I'm sorry if any of this information is irrelevant, but do know that you're not alone in your challenge. You'll find tremendous information and support on this board.
It is really nice know that I am not the only one. I have been though all the test and they can give me no answers. My regular dr even did the thyrod (spelling??) test. I do have a problem with low blood sugar, but they say that isn't a problem with the infertilty part of it. But I can't go without some kind of food for more than a couple of hours. I just make sure it is the good kind. Not a big fan of meats though, but I do eat them some.
Thanks for sharing, maybe you can help me out with this moving on thingie, I think I am doing pretty good, but sometimes I just relapse, like you said, just feel that I am not worth it. Pointers would be helpful!!!!
It's difficult to shift your mind-set and "get over" situations like ours. Perhaps you never get over it. You only accept it. I was lucky that, after my first round of infertility treatments and miscarriages, I did get pregnant and have a healthy child. Our second round wasn't as fortunate, even though we had accelerated to injectibles and IUI. Probably easier for me to let go since I do have a daughter. Not easy, but easier.

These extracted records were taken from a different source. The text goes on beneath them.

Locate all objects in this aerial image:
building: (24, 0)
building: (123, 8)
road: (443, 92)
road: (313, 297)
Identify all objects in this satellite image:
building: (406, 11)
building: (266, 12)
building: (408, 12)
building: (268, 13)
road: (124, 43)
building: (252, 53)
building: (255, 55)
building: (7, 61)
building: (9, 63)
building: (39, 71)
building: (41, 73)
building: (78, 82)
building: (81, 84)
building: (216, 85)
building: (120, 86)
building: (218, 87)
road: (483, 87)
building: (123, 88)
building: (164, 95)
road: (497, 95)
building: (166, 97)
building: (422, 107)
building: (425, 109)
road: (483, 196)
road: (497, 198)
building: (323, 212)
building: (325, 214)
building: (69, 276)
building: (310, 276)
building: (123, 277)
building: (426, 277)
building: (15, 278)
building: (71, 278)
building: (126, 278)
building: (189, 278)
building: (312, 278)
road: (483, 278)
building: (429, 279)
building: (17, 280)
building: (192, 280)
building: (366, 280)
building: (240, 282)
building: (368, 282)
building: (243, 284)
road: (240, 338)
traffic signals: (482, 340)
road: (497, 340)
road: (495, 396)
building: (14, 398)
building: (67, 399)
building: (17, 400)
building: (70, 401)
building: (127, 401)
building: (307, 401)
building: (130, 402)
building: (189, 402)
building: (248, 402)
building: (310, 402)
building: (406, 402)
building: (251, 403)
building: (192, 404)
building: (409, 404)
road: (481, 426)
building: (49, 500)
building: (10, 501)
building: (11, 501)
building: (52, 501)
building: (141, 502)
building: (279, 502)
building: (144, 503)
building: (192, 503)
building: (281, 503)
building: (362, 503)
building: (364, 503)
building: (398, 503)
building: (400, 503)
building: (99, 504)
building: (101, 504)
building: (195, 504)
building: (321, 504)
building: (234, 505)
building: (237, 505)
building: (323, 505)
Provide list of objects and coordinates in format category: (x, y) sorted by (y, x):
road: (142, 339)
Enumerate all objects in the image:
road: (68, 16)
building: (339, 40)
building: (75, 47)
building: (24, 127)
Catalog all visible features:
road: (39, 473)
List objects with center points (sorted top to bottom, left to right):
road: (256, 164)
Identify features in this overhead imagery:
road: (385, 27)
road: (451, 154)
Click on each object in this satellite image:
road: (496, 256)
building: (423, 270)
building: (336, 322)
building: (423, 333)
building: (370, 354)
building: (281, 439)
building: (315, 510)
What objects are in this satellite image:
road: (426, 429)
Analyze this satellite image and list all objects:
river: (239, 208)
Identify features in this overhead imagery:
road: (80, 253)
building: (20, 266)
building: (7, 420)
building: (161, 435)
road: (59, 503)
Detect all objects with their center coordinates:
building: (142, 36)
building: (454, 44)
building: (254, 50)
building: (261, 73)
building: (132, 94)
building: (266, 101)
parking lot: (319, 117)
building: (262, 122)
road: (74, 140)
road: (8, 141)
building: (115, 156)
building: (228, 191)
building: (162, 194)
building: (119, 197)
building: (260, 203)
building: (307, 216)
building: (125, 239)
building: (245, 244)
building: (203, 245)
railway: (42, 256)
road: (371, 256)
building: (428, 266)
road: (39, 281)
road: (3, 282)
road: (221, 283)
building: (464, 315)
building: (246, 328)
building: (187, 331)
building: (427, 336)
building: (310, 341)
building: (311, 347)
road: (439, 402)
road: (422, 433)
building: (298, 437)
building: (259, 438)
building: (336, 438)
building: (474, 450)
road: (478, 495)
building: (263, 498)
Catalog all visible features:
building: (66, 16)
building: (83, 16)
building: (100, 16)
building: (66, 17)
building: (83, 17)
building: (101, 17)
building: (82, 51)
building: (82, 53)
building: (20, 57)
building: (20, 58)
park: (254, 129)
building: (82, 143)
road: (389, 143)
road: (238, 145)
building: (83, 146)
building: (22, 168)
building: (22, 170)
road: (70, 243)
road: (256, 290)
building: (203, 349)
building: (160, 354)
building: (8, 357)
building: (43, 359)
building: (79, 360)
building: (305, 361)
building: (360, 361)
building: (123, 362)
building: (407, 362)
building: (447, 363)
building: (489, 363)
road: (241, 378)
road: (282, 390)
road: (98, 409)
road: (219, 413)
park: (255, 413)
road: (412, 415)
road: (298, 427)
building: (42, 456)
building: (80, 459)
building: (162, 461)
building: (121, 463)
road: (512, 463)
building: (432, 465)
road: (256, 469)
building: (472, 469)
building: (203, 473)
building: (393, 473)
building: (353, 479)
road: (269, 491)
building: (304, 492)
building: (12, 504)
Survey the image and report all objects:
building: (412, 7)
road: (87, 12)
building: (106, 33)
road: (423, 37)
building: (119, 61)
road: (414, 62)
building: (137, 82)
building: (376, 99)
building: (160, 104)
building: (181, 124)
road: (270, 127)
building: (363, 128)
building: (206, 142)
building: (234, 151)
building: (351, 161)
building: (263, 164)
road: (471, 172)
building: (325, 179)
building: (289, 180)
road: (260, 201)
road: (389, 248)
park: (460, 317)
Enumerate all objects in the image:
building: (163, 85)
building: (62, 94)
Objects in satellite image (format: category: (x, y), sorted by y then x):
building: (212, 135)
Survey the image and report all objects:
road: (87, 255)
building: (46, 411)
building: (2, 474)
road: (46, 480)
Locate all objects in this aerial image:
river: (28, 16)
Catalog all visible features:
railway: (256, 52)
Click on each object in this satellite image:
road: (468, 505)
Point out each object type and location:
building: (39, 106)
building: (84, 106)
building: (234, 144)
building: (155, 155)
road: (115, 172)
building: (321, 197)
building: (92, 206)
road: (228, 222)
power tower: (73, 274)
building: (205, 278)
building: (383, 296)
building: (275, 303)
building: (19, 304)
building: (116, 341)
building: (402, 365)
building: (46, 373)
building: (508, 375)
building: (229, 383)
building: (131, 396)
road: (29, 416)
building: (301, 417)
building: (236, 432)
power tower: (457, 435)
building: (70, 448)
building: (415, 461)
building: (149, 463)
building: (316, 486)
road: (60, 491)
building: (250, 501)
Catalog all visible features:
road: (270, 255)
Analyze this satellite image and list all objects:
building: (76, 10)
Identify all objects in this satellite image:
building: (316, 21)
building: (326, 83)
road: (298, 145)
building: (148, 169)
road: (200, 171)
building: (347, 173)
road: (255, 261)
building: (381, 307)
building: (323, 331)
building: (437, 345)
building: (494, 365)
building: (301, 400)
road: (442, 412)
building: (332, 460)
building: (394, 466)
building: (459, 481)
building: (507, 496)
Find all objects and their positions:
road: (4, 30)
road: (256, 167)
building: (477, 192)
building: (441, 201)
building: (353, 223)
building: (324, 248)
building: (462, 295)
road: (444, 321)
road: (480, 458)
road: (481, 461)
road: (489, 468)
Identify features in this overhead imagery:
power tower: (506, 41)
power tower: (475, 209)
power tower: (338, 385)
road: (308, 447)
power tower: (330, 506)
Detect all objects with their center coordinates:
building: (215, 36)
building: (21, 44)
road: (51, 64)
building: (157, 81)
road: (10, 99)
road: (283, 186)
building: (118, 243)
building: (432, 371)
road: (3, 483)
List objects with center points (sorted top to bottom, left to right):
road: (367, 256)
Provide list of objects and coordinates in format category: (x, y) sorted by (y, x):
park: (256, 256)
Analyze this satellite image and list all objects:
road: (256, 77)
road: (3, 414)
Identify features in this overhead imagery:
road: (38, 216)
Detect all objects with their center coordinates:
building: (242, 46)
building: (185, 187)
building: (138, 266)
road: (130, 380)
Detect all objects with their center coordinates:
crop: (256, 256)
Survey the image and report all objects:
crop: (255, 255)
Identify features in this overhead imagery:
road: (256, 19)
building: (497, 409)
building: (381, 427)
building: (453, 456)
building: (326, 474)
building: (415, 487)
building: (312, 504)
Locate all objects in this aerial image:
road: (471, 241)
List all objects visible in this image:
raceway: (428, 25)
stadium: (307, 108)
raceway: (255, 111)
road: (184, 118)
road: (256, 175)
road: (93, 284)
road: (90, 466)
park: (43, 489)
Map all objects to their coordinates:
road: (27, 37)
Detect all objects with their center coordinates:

You might want to cruise the infertility and PCOS boards for information. I don't think the mods will allow much off-topic discussion on the weight loss board. Low blood sugar can indicate the metabolic problems associated with PCOS. I don't have any blood sugar problems when not pregnant (although I did have gestational diabetes when pg with my daughter) and my insulin levels are normal. My LH/FSH levels were in balance enough that they didn't indicate PCOS. However, a trial of Metformin (an oral diabetes drug) did help me ovulate, thus supporting the PCOS diagnosis. Other signs are the facial hair, acne and multiple cysts on my ovaries. I look like I have PCOS if you meet me in person -- not if you see my medical history on paper.
Even if you are done TTC, you should get to the bottom of your infertility. PCOS, for instance, can be a precursor to diabetes. It's worth addressing the cause even if the only result is that you live a longer, healthier life. A Reproductive Endocrinologist is much better equipped to help than an OB/GYN. I wish I had learned that earlier in my journey as I feel I wasted a lot of time seeing under-qualified providers.